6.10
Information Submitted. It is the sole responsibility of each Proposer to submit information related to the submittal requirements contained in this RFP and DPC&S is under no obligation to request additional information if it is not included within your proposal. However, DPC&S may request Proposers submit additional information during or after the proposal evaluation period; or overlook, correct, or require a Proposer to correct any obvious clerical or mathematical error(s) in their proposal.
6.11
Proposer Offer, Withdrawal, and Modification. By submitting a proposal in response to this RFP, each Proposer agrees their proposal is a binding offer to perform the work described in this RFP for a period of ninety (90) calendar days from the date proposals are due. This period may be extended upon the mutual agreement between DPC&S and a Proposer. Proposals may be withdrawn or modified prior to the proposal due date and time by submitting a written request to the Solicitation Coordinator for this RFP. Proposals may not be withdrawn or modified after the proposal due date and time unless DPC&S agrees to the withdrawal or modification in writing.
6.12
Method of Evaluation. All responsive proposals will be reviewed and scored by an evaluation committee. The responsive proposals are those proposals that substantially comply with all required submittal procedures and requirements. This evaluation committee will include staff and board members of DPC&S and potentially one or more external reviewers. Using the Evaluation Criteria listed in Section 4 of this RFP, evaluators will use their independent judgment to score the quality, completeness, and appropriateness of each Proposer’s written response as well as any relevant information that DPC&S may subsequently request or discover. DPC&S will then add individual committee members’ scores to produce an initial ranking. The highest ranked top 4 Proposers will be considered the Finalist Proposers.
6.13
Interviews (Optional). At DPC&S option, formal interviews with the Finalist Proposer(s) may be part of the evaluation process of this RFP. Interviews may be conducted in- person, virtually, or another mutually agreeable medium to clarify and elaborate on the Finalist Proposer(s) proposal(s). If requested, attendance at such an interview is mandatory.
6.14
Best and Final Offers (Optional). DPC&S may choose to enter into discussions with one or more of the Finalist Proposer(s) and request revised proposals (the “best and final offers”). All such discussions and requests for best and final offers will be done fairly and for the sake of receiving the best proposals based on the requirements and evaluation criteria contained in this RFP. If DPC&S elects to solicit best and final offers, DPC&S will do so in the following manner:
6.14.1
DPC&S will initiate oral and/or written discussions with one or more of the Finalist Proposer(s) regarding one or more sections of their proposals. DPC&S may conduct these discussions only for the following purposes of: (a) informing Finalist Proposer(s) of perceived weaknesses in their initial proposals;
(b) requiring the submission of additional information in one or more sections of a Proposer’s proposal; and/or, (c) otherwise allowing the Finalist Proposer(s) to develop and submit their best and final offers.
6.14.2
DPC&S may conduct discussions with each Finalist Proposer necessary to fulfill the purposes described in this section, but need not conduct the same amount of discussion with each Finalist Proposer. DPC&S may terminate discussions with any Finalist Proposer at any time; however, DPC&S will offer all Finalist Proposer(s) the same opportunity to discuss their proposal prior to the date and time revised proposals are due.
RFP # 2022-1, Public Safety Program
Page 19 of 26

--------------------------------

Required work: What is needed is the full listing, reproduced exactly.

Written answer:
6.10
Information Submitted. It is the sole responsibility of each Proposer to submit information related to the submittal requirements contained in this RFP and DPC&S is under no obligation to request additional information if it is not included within your proposal. However, DPC&S may request Proposers submit additional information during or after the proposal evaluation period; or overlook, correct, or require a Proposer to correct any obvious clerical or mathematical error(s) in their proposal.
6.11
Proposer Offer, Withdrawal, and Modification. By submitting a proposal in response to this RFP, each Proposer agrees their proposal is a binding offer to perform the work described in this RFP for a period of ninety (90) calendar days from the date proposals are due. This period may be extended upon the mutual agreement between DPC&S and a Proposer. Proposals may be withdrawn or modified prior to the proposal due date and time by submitting a written request to the Solicitation Coordinator for this RFP. Proposals may not be withdrawn or modified after the proposal due date and time unless DPC&S agrees to the withdrawal or modification in writing.
6.12
Method of Evaluation. All responsive proposals will be reviewed and scored by an evaluation committee. The responsive proposals are those proposals that substantially comply with all required submittal procedures and requirements. This evaluation committee will include staff and board members of DPC&S and potentially one or more external reviewers. Using the Evaluation Criteria listed in Section 4 of this RFP, evaluators will use their independent judgment to score the quality, completeness, and appropriateness of each Proposer’s written response as well as any relevant information that DPC&S may subsequently request or discover. DPC&S will then add individual committee members’ scores to produce an initial ranking. The highest ranked top 4 Proposers will be considered the Finalist Proposers.
6.13
Interviews (Optional). At DPC&S option, formal interviews with the Finalist Proposer(s) may be part of the evaluation process of this RFP. Interviews may be conducted in- person, virtually, or another mutually agreeable medium to clarify and elaborate on the Finalist Proposer(s) proposal(s). If requested, attendance at such an interview is mandatory.
6.14
Best and Final Offers (Optional). DPC&S may choose to enter into discussions with one or more of the Finalist Proposer(s) and request revised proposals (the “best and final offers”). All such discussions and requests for best and final offers will be done fairly and for the sake of receiving the best proposals based on the requirements and evaluation criteria contained in this RFP. If DPC&S elects to solicit best and final offers, DPC&S will do so in the following manner:
6.14.1
DPC&S will initiate oral and/or written discussions with one or more of the Finalist Proposer(s) regarding one or more sections of their proposals. DPC&S may conduct these discussions only for the following purposes of: (a) informing Finalist Proposer(s) of perceived weaknesses in their initial proposals;
(b) requiring the submission of additional information in one or more sections of a Proposer’s proposal; and/or, (c) otherwise allowing the Finalist Proposer(s) to develop and submit their best and final offers.
6.14.2
DPC&S may conduct discussions with each Finalist Proposer necessary to fulfill the purposes described in this section, but need not conduct the same amount of discussion with each Finalist Proposer. DPC&S may terminate discussions with any Finalist Proposer at any time; however, DPC&S will offer all Finalist Proposer(s) the same opportunity to discuss their proposal prior to the date and time revised proposals are due.
RFP # 2022-1, Public Safety Program
Page 19 of 26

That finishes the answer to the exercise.